Fox Family Lawyers
Cynthia Moseley Fox
Attorney at Law
7751 Carondelet Avenue,
Suite 700
Clayton, Missouri 63105
(St. Louis)
314.727.4880

Can The Court Compel A Parent To Move In Order To Maximize His/Her Earnings?

If you are well paid, a parent, and living in Missouri, pay special attention to this column. That’s because a recent ruling by the Missouri Court of Appeals seems to invite local courts to compel divorced parents to seek work anywhere in the world if doing so would maximize the payments they could make in support of their children and ex-spouses.

 

In Payne v Payne, which originated here in St.

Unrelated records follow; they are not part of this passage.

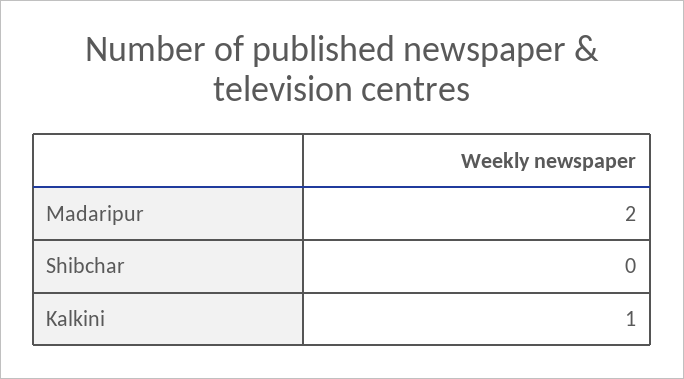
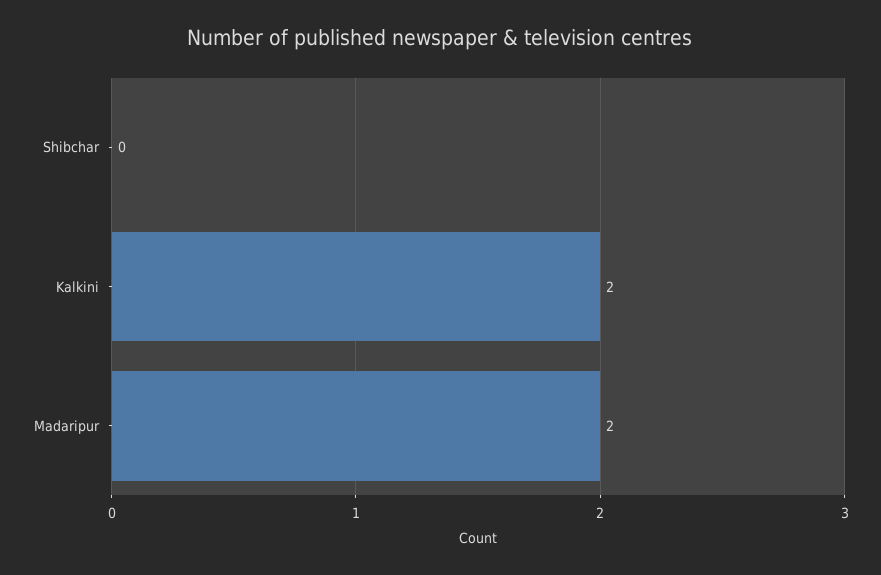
  {
    "Madaripur": 2,
    "Shibchar": 0,
-   "Kalkini": 1
+   "Kalkini": 2
  }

Louis County, the husband had been employed as an oil trader at the time of his divorce. Based on yearly earnings of $141,000, the court set child and spousal support payments totaling nearly $36,000/year. Unfortunately for Mr. Payne, he lost his job shortly after his divorce.

 

Four months later, the husband asked the court to reduce his support obligations contending that he had been unable to find a comparable job in his field in St. Louis or elsewhere, despite search efforts that reached across the US and overseas. To support himself, he had started an antique business, but was generating far less income than he had earned before.

 

At the hearing, both sides presented vocational experts to testify as to the husband’s employment potential. His expert stated that work as a petroleum buyer did not exist in St. Louis, but could be found in California, New York and Louisiana, In St. Louis, Mr. Payne’s best prospects would be in other fields such as accounting or purchasing, earning about $39,000 a year.

 

The wife’s expert agreed that work in his prior field could only be found elsewhere and pointed to specific oil trader positions in Illinois, Indiana and New York that provided an average salary of $89,000. If he were to remain in St. Louis, this expert identified accounting as his best option with an estimated salary of almost $44,000.

 

After hearing this testimony as well as evidence of Mr. Payne’s close relationship with his 14 year-old daughter and that it would not be in her best interests for Mr. Payne to relocate, the trial court still concluded that it was “in the best interests of the whole family that Husband do whatever is necessary including possible relocation to maximize his ability to contribute to the support of all members of his family”.

 

Accordingly, the court set Mr. Payne’s earning potential at the $89,000 his wife’s expert could be earned at an out-of-state oil trader position, and reduced his support obligations to amounts based on that salary.

 

Had this opinion prevailed, Mr. Payne would have had little choice but to expand his search to include any locale where he could land a position yielding the requisite $89K. Fortunately, the Missouri Court of Appeals intervened.

 

It overturned the lower court concluding that in this particular case the evidence did not support the trial court’s conclusion that it was “in the best interests of the whole family” for the husband to work outside St. Louis. They cited the adverse impact such a move would have on the daughter and asked the trial court to base the husband’s support payments on what he could earn locally.

 

The Appeals Court came to the right conclusion, but missed an opportunity to draw stricter limits on when a parent can be compelled to move away in order to meet the support obligations the court feels are appropriate. Although unusual, there is precedent for courts doing just that such as when a prior work history of frequent job-related travel suggests relocating to another town will not be harmful to the child or his/her relationship with that parent. I believe the courts also need to consider the impact of an involuntary move on the parent. There is more at stake than simply wringing out the maximum support payment possible from that parent.